- Data for this exercise
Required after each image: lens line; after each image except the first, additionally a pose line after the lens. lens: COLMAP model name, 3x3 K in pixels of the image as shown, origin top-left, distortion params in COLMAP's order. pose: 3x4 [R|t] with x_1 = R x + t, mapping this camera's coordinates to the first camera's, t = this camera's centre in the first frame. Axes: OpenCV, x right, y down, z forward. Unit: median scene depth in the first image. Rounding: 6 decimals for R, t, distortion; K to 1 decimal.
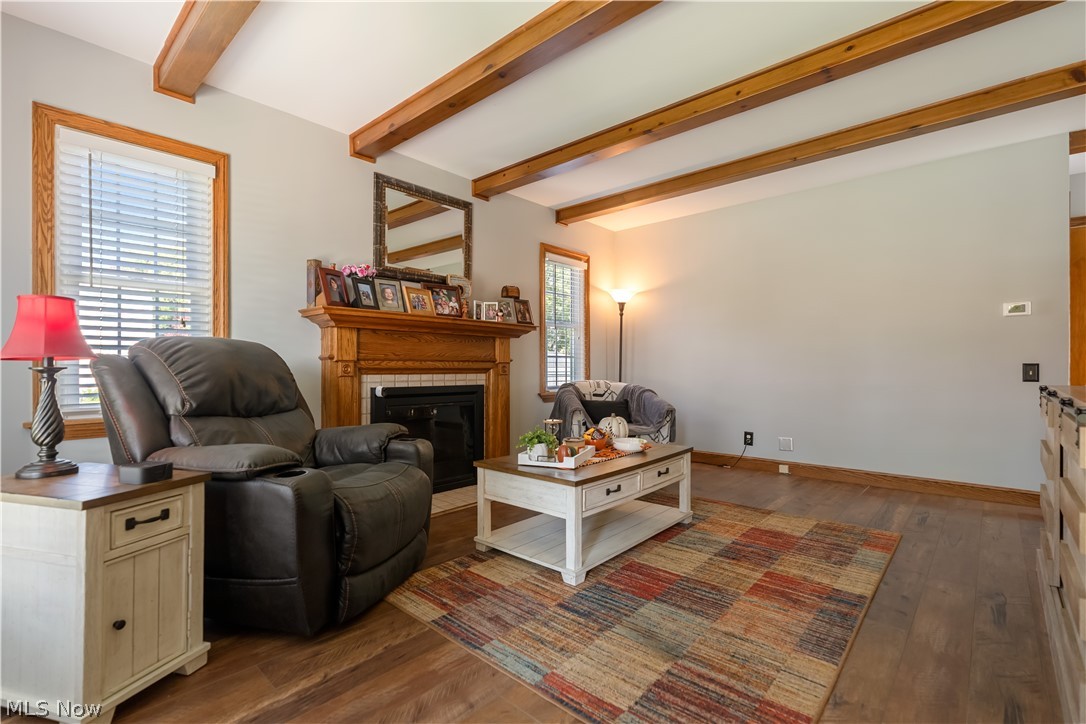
lens RADIAL K [[498.1, 0, 543.0], [0, 498.1, 362.0], [0, 0, 1]] dist [-0.000899, -0.000002]
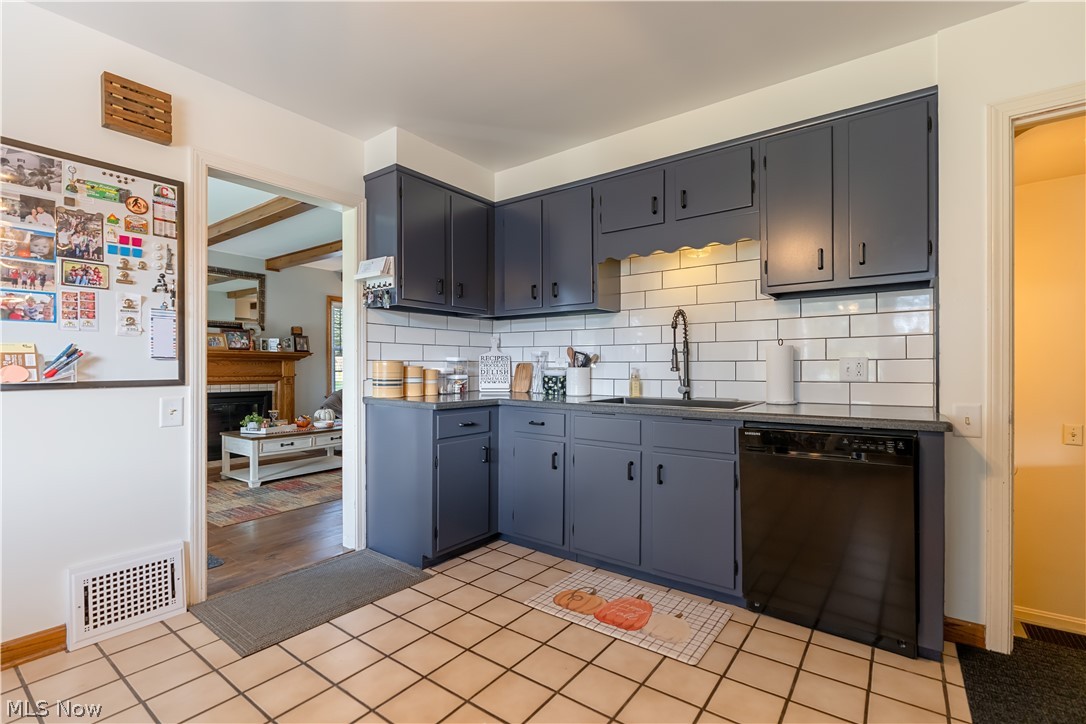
lens RADIAL K [[494.5, 0, 545.4], [0, 494.5, 368.3], [0, 0, 1]] dist [-0.002973, -0.000080]
pose [[0.994663, -0.000031, 0.103181, 0.609521], [-0.000598, 0.999981, 0.006070, -0.037593], [-0.103180, -0.006099, 0.994644, -0.673667]]
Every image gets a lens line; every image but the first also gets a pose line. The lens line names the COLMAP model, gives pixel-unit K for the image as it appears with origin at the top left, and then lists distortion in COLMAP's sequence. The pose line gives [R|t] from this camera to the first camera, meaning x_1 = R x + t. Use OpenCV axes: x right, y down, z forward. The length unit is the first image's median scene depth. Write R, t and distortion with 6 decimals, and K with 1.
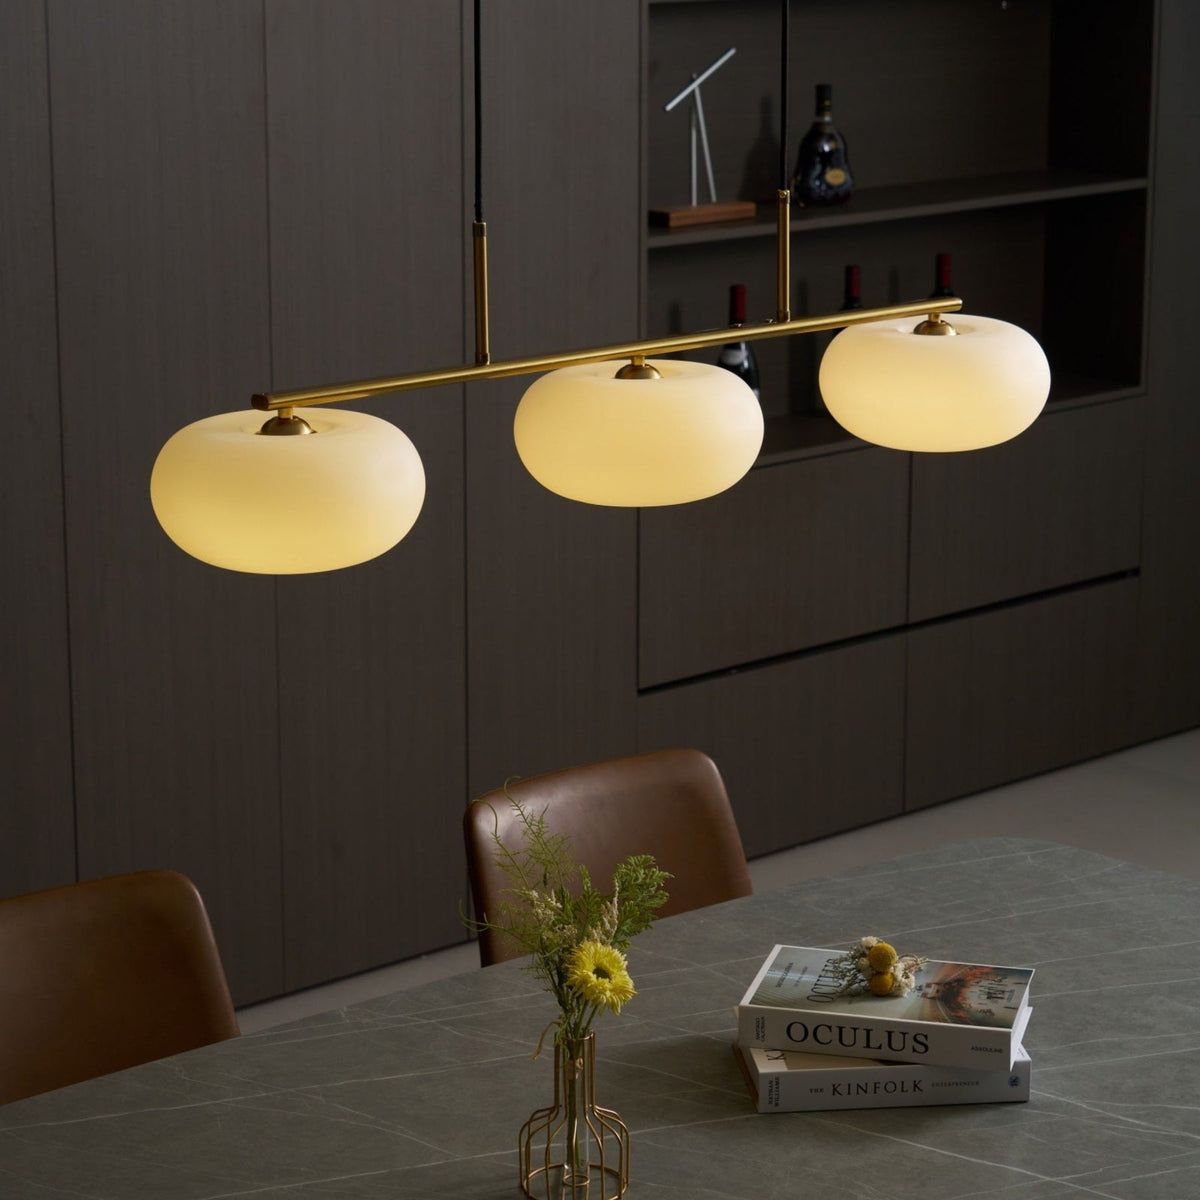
lens RADIAL K [[3157.0, 0, 598.6], [0, 3157.0, 511.9], [0, 0, 1]] dist [-0.032551, 0.418092]
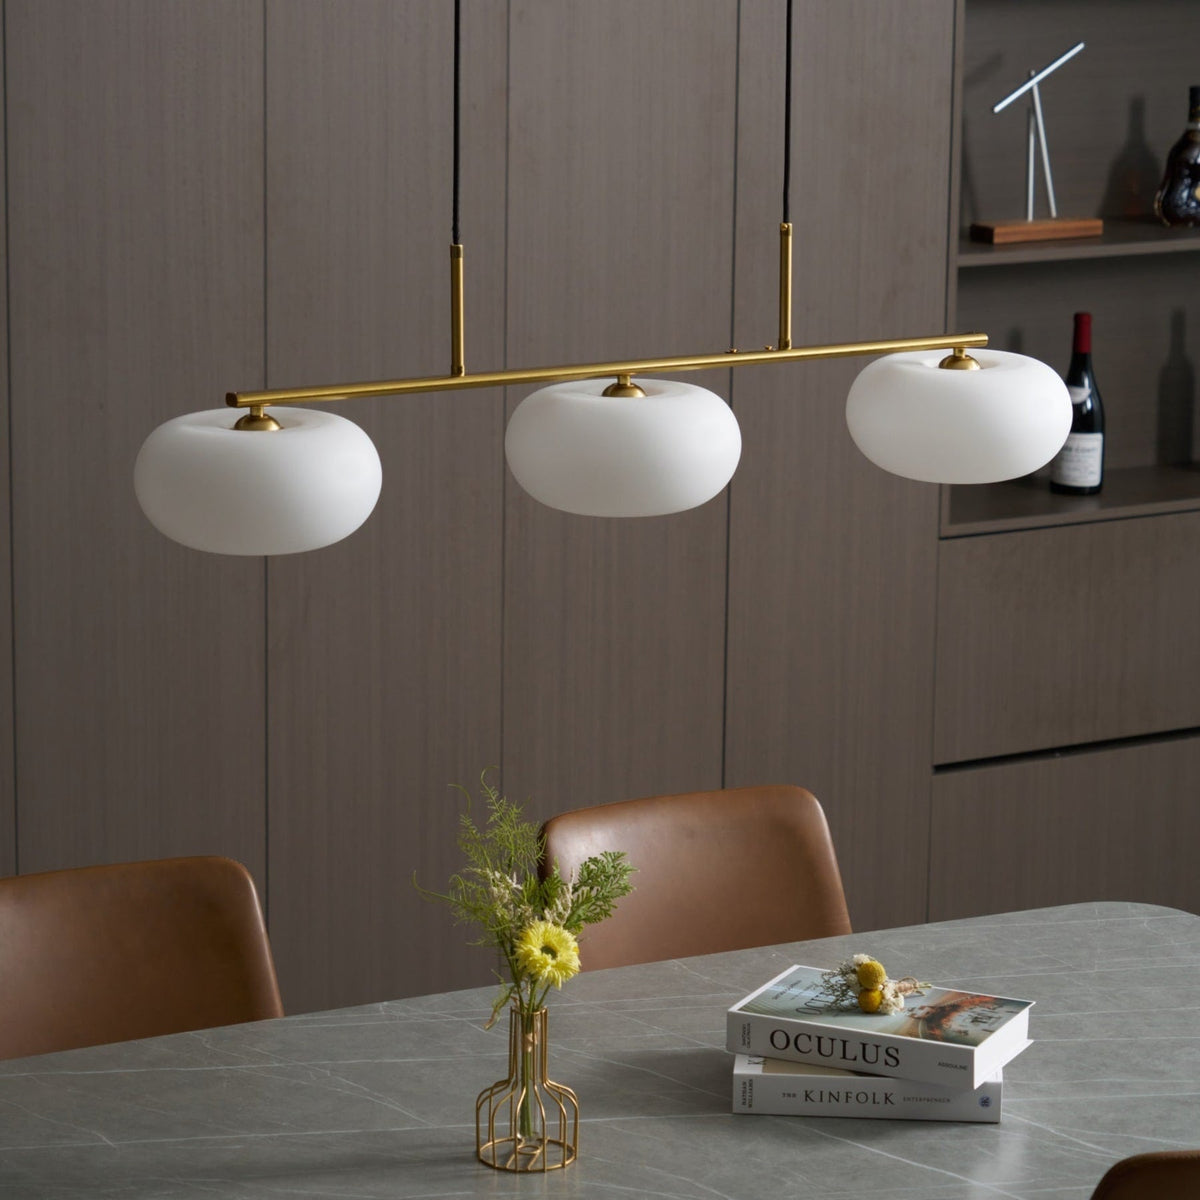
lens RADIAL K [[4413.2, 0, 600.0], [0, 4413.2, 600.0], [0, 0, 1]] dist [-0.035967, -0.025614]
pose [[0.982974, 0.052377, -0.176121, 0.252387], [-0.052618, 0.998609, 0.003305, 0.020071], [0.176049, 0.006018, 0.984363, -0.429047]]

- Exercise instructions
All of the material is to be reproduced verbatim, pictures excluded.

- Reply to the exercise
Required after each image: lens line; after each image except the first, additionally a pose line after the lens. lens: COLMAP model name, 3x3 K in pixels of the image as shown, origin top-left, distortion params in COLMAP's order. pose: 3x4 [R|t] with x_1 = R x + t, mapping this camera's coordinates to the first camera's, t = this camera's centre in the first frame. Axes: OpenCV, x right, y down, z forward. Unit: median scene depth in the first image. Rounding: 6 decimals for R, t, distortion; K to 1 decimal.
lens RADIAL K [[498.1, 0, 543.0], [0, 498.1, 362.0], [0, 0, 1]] dist [-0.000899, -0.000002]
lens RADIAL K [[494.5, 0, 545.4], [0, 494.5, 368.3], [0, 0, 1]] dist [-0.002973, -0.000080]
pose [[0.994663, -0.000031, 0.103181, 0.609521], [-0.000598, 0.999981, 0.006070, -0.037593], [-0.103180, -0.006099, 0.994644, -0.673667]]
Every image gets a lens line; every image but the first also gets a pose line. The lens line names the COLMAP model, gives pixel-unit K for the image as it appears with origin at the top left, and then lists distortion in COLMAP's sequence. The pose line gives [R|t] from this camera to the first camera, meaning x_1 = R x + t. Use OpenCV axes: x right, y down, z forward. The length unit is the first image's median scene depth. Write R, t and distortion with 6 decimals, and K with 1.
lens RADIAL K [[3157.0, 0, 598.6], [0, 3157.0, 511.9], [0, 0, 1]] dist [-0.032551, 0.418092]
lens RADIAL K [[4413.2, 0, 600.0], [0, 4413.2, 600.0], [0, 0, 1]] dist [-0.035967, -0.025614]
pose [[0.982974, 0.052377, -0.176121, 0.252387], [-0.052618, 0.998609, 0.003305, 0.020071], [0.176049, 0.006018, 0.984363, -0.429047]]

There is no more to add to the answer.